All around me I see my temples protested outside of, my people mocked, my people fighting back with ugly words, slurs about being bigots on both sides, my cherished Church under fire, my brothers and sisters, children of God all hurting each other. On the other hand, there are those of us who doubted Prop 8 and its motives and the Church's involvement, but nonetheless tried to support the Church in some ways. And where does that lead me? I can't win. To some I am an apostate who is paving the way to hell, to others I am not tolerant enough. Why can't I ever win? For one of the few times in my life, I feel as if I am being mocked from both sides of the fence. I feel as if my journey through life is more difficult than I am able to bear.
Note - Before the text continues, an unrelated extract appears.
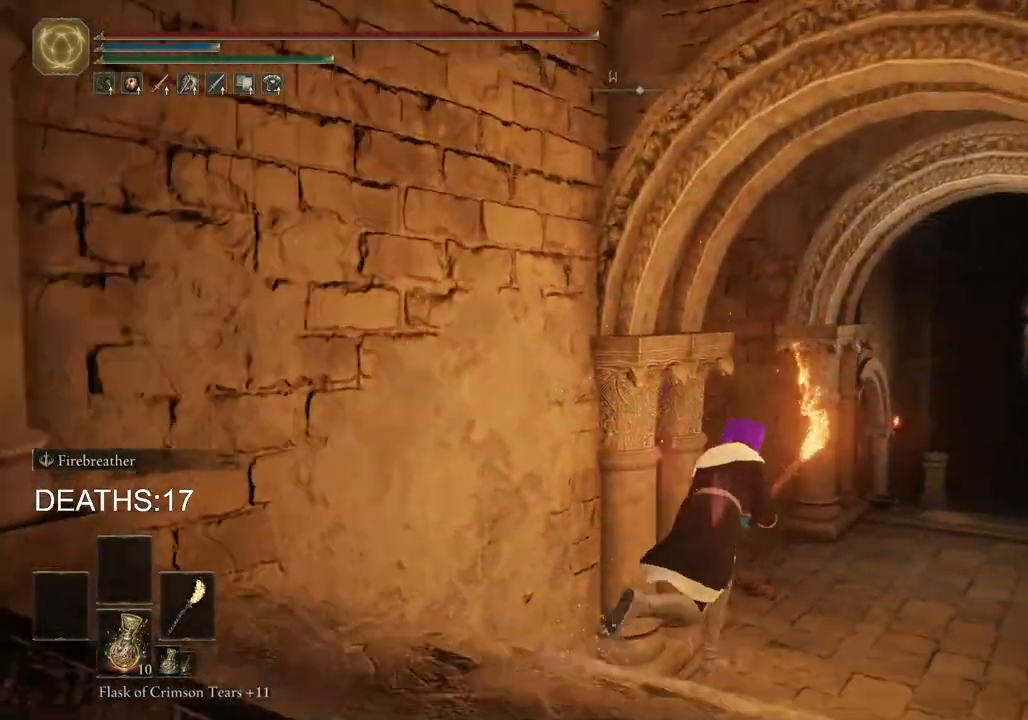
{"buttons": ["CIRCLE"], "left_stick": "up-right", "right_stick": "center", "events": []}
So this comes to my title. Kenneth Cope wrote a song about the atonement and its application to us. It goes from us watching Jesus suffer, an angel in heaven wanting to bear him up, to us, those same angels, suffering in our sins here. Ultimately, I suffer in my heartache over what has happened with my Church. And only Christ knows my heartache. My Poor Jesus died for you and me. He can help me bear this. I know He can. But it will take time. Healing does not happen overnight.

Today, as usual, someone indirectly mentioned it again. Some claim it is good PR for the Church. I don't believe it. During my experience, I felt cut off. It wasn't my Church anymore, it was the Church of Californians. It's not just the Church of the Californian's and their Proposition. It's my Church too. It's my Church too. And how I love it! And yet today, I feel as if I have been slandered. Dragged through the mud. Hurt. Wounded.

To my gay brothers and sisters of the world, may I say how much I truly love you. No matter what happens in the future, I love you. Please know that.